Mazyar Azmi, Staff Writer

Since his childhood, Fitness Center Director Kevin Valluzzi has been an avid athlete. 

In high school, he played varsity soccer, basketball, and baseball, he said.

“When I went to college, I had to declare a major, and I knew that I didn’t want to sit in a cubicle and work a traditional nine to five job,” he said. “When my advisor asked me what I liked to do, I said ‘working out,’ and that’s when I decided to major in exercise physiology.”

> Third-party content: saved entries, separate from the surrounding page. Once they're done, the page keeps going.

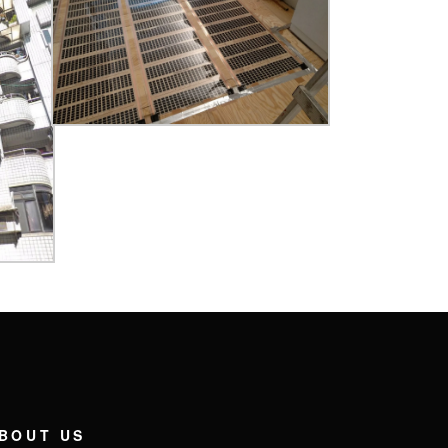
BOUT US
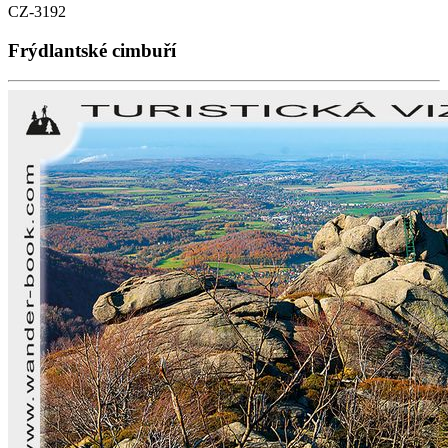
CZ-3192
Frýdlantské cimbuří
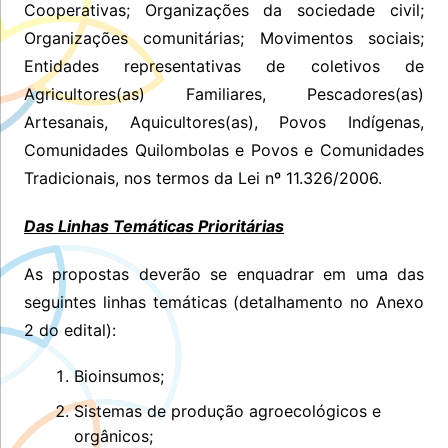
Cooperativas; Organizações da sociedade civil;
Organizações comunitárias; Movimentos sociais;
Entidades representativas de coletivos de
Agricultores(as) Familiares, Pescadores(as)
Artesanais, Aquicultores(as), Povos Indígenas,
Comunidades Quilombolas e Povos e Comunidades
Tradicionais, nos termos da Lei nº 11.326/2006.
Das Linhas Temáticas Prioritárias
As propostas deverão se enquadrar em uma das
seguintes linhas temáticas (detalhamento no Anexo
2 do edital):
Bioinsumos;
Sistemas de produção agroecológicos e
orgânicos;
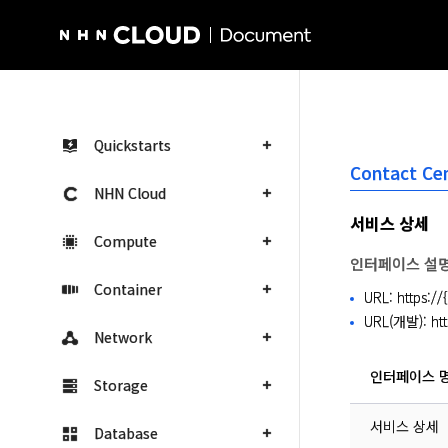
NHN Cloud Homepage
Quickstarts
Contact Ce
NHN Cloud
서비스 상세
Compute
인터페이스 설
Container
URL: https:/
URL(개발): htt
Network
인터페이스 
Storage
서비스 상세
Database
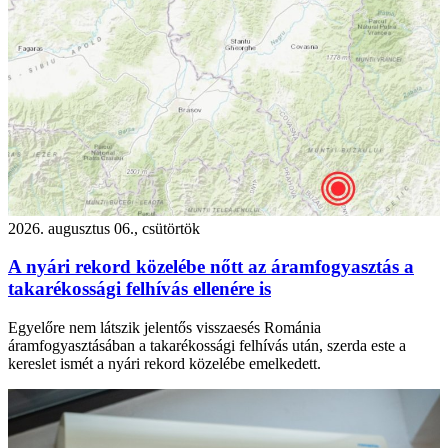
2026. augusztus 06., csütörtök
A nyári rekord közelébe nőtt az áramfogyasztás a
takarékossági felhívás ellenére is
Egyelőre nem látszik jelentős visszaesés Románia
áramfogyasztásában a takarékossági felhívás után, szerda este a
kereslet ismét a nyári rekord közelébe emelkedett.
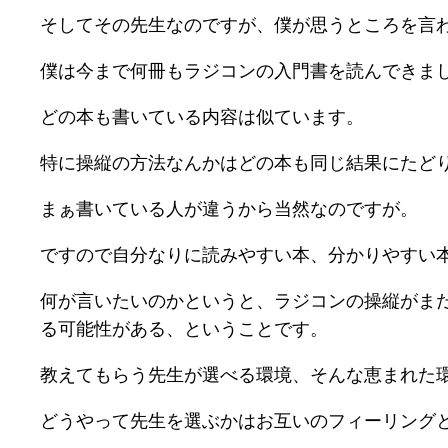
そしてその先生なのですが、僕が思うところを言
僕は今まで何冊もラジコンの入門書を読んできま
どの本も書いている内容は似ています。
特に操縦の方法なんかはどの本も同じ結果にたど
まぁ書いている人が違うから当然なのですが。
ですので自分なりに読みやすい本、分かりやすい
何が言いたいのかというと、ラジコンの操縦がま
る可能性がある、ということです。
教えてもらう先生が選べる環境、そんな恵まれた
どうやって先生を選ぶかはお互いのフィーリング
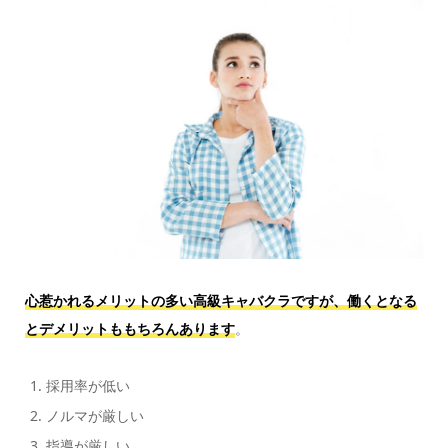
心惹かれるメリットの多い高級キャバクラですが、働くとなる
とデメリットももちろんあります
。
採用率が低い
ノルマが厳しい
指導が厳しい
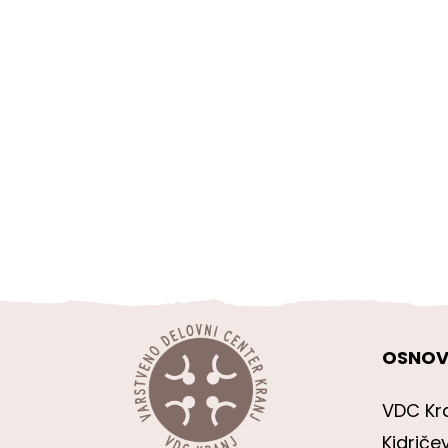
OSNOV
VDC Kr
Kidriče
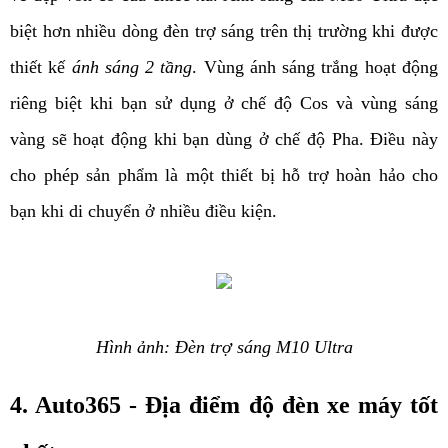
biệt hơn nhiều dòng đèn trợ sáng trên thị trường khi được 
thiết kế
 ánh sáng 2 tầng
. Vùng ánh sáng trắng hoạt động 
riêng biệt khi bạn sử dụng ở chế độ Cos và vùng sáng 
vàng sẽ hoạt động khi bạn dùng ở chế độ Pha. Điều này 
cho phép sản phẩm là một thiết bị hỗ trợ hoàn hảo cho 
bạn khi di chuyển ở nhiều điều kiện.
Hình ảnh: Đèn trợ sáng M10 Ultra
4. Auto365 - Địa điểm độ đèn xe máy tốt 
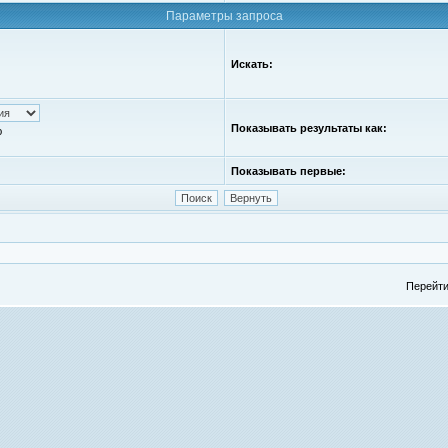
Параметры запроса
Искать:
Показывать результаты как:
ю
Показывать первые:
Перейти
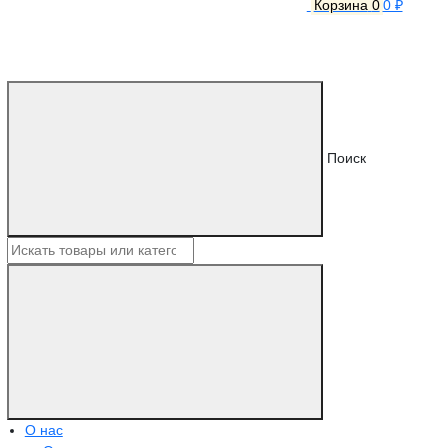
Корзина
0
0 ₽
Поиск
О нас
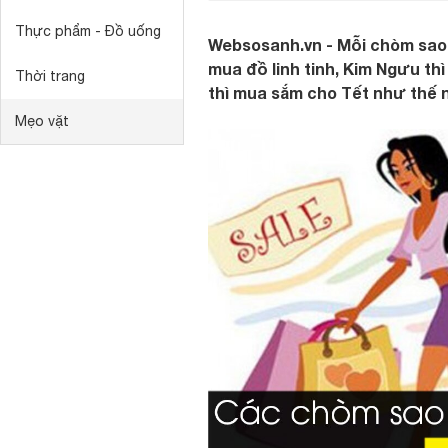
Thực phẩm - Đồ uống
Websosanh.vn - Mỗi chòm sao 
mua đồ linh tinh, Kim Ngưu th
Thời trang
thì mua sắm cho Tết như thế 
Mẹo vặt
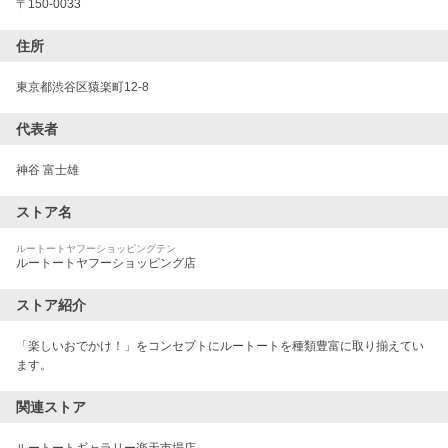
〒
150-0033
住所
東京都渋谷区猿楽町12-8
代表者
神谷 富士雄
ストア名
ルートートヤフーショッピングテン
ルートートヤフーショッピング店
ストア紹介
「楽しいおでかけ！」をコンセプトにルートートを種類豊富に取り揃えてい
ます。
関連ストア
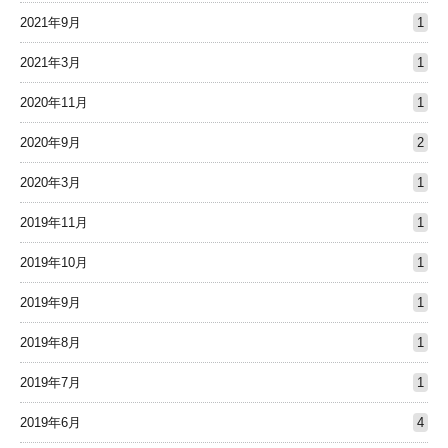
2021年9月
1
2021年3月
1
2020年11月
1
2020年9月
2
2020年3月
1
2019年11月
1
2019年10月
1
2019年9月
1
2019年8月
1
2019年7月
1
2019年6月
4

After graduating from college in 1997, Valluzzi began working at local gyms and eventually opened his own business, he said. During this time, he also completed his first Ironman triathlon, and he has completed five marathons to date. He eventually returned to academia to receive his Master’s degree in physical education. Three years ago, he began working as a coach in the fitness center. This school year is his first year of full-time teaching.

Valluzzi said he became a fitness trainer to share his love of fitness with students. Athletics coach Jon Eshoo said Valluzzi has been critical in helping his physical education classes learn how to operate the fitness center machines. Paul Wang (11), a frequent in the Fitness Center, said Valluzzi has a wealth of knowledge.

“He gives me workouts, and he is attentive, welcoming, motivational, and really cares about his students,” Wang said.

“He knows how to work every single muscle group and will motivate me to do every last rep,” Aidan McAndrew (10) said.

Valluzzi’s colleagues and students said they enjoy working with him.

“Every day with working with him is fun,” Eshoo said. “We have too many inside jokes to count.”

McAndrew and Valluzzi share a love of rap music, McAndrew said. “Sometimes he’ll just play a song and tell me to name it and the artist,” McAndrew said.

Every time Liam Futterman (10) sees Valluzzi, they start up a conversation about the New York Giants, their favorite football team, Futterman said.

In addition to coaching, Valluzzi comes to school at 7 a.m. every morning to complete a workout before classes begin. Valluzzi, a father, husband, and coach, manages to find time in his busy schedule to work out. “If you want it bad enough, you’ll find a way to make it happen,” he said.

“[Fitness] is definitely an addiction,” Valluzzi said. “After you do it for a while, it tends to become habit. You don’t want to stop doing it. But I’m glad that my addiction is something healthy and not self-damaging.”